• [Instruction]: Below are some records. Say in a single number how many of their lines include the word "logic".

• [Hardware design source files]:
**********
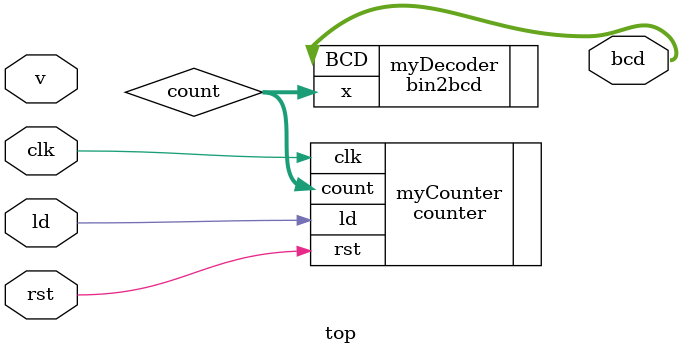
<source format=sv>
module top #(
    parameter WIDTH = 8
) (
    input logic clk,
    input logic rst,
    input logic ld,
    input logic [WIDTH-1:0] v,
    output logic [11:0] bcd
);
    logic [WIDTH-1:0] count;

    counter myCounter (
        .clk(clk),
        .rst(rst),
        .ld(ld),
        .count(count)
    );

    bin2bcd myDecoder (
        .x(count),
        .BCD(bcd)
    );
endmodule
</source>
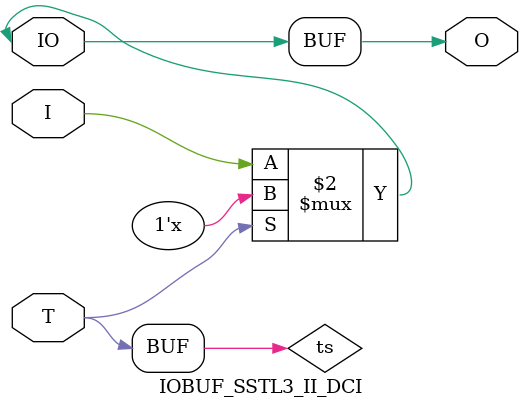
<source format=v>

/*

FUNCTION	: INPUT TRI-STATE OUTPUT BUFFER

*/

`celldefine
`timescale  100 ps / 10 ps

module IOBUF_SSTL3_II_DCI (O, IO, I, T);

    output O;

    inout  IO;

    input  I, T;

    or O1 (ts, 1'b0, T);
    bufif0 T1 (IO, I, ts);

    buf B1 (O, IO);

endmodule

</source>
**********
• [Result of this exercise]: 6